Harper Reed went from running a T-shirt community to running digital operations for Obama’s reelection campaign. Inside the team’s top-secret efforts to refine voter targeting to a granular (or: “creepy”) level:
By the 2000 election, political data firms like Aristotle had begun purchasing consumer data in bulk from companies like Acxiom. Now campaigns didn’t just know you were a pro-choice teacher who once gave $40 to save the endangered Rocky Mountain swamp gnat; they also could have a data firm sort you by what type of magazines you subscribed to and where you bought your T-shirts. The fifth source, the increasingly powerful email lists, track which blasts you respond to, the links you click on, and whether you unsubscribe.

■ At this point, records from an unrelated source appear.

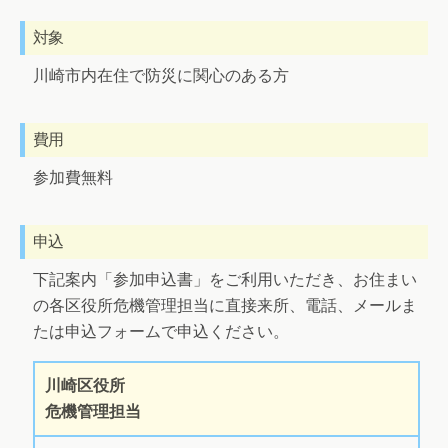
対象
川崎市内在住で防災に関心のある方
費用
参加費無料
申込
下記案内「参加申込書」をご利用いただき、お住まい
の各区役所危機管理担当に直接来所、電話、メールま
たは申込フォームで申込ください。
川崎区役所
危機管理担当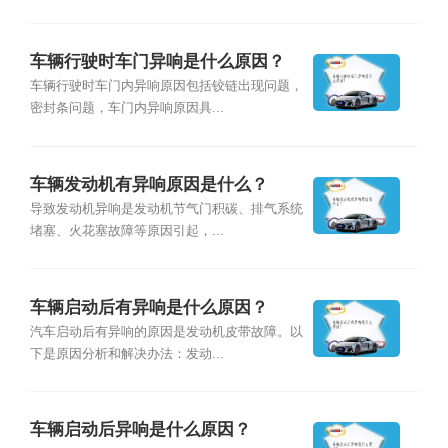
车辆行驶时车门异响是什么原因？
车辆行驶时车门内异响原因包括铰链出现问题，
密封条问题，车门内异响原因具...
车辆发动机有异响原因是什么？
导致发动机异响是发动机节气门积碳、排气系统
堵塞、火花塞故障等原因引起，...
车辆启动后有异响是什么原因？
汽车启动后有异响的原因是发动机皮带故障。以
下是原因分析和解决办法：发动...
车辆启动后异响是什么原因？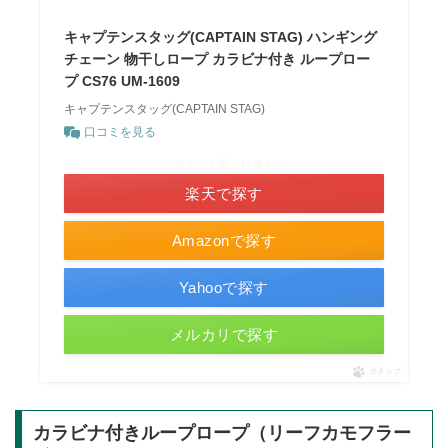
キャプテンスタッグ(CAPTAIN STAG) ハンギング
チェーン 物干しロープ カラビナ付き ループロー
プ CS76 UM-1609
キャプテンスタッグ(CAPTAIN STAG)
口コミを見る
＼ポイント最大11倍！／
楽天で探す
Amazonで探す
Yahooで探す
メルカリで探す
ポチップ
カラビナ付きループロープ（リーフカモフラー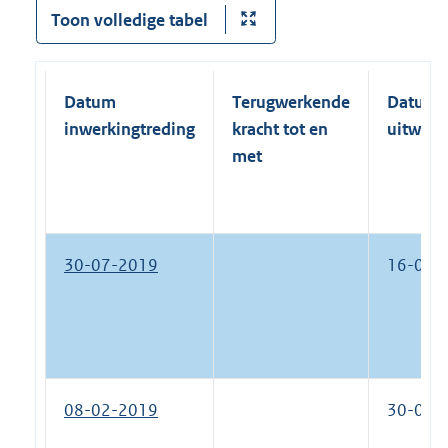
i
Toon volledige tabel
n
k
:
Datum
Terugwerkende
Datum
inwerkingtreding
kracht tot en
uitwerk
met
30-07-2019
16-05-
08-02-2019
30-07-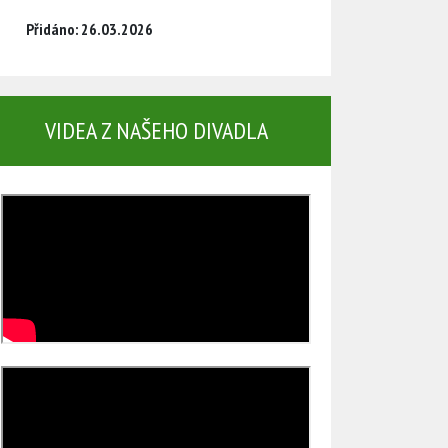
Přidáno: 26.03.2026
VIDEA Z NAŠEHO DIVADLA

In the past, this information has been compartmentalized within various segments of the campaign. It existed in separate databases, powered by different kinds of software that could not communicate with each other. The goal of Project Narwhal was to link all of this data together. Once Reed and his team had integrated the databases, analysts could identify trends and craft sharper messages calibrated to appeal to individual voters. For example, if the campaign knows that a particular voter in northeastern Ohio is a pro-life Catholic union member, it will leave him off email blasts relating to reproductive rights and personalize its pitch by highlighting Obama’s role in the auto bailout—or Romney’s outsourcing past.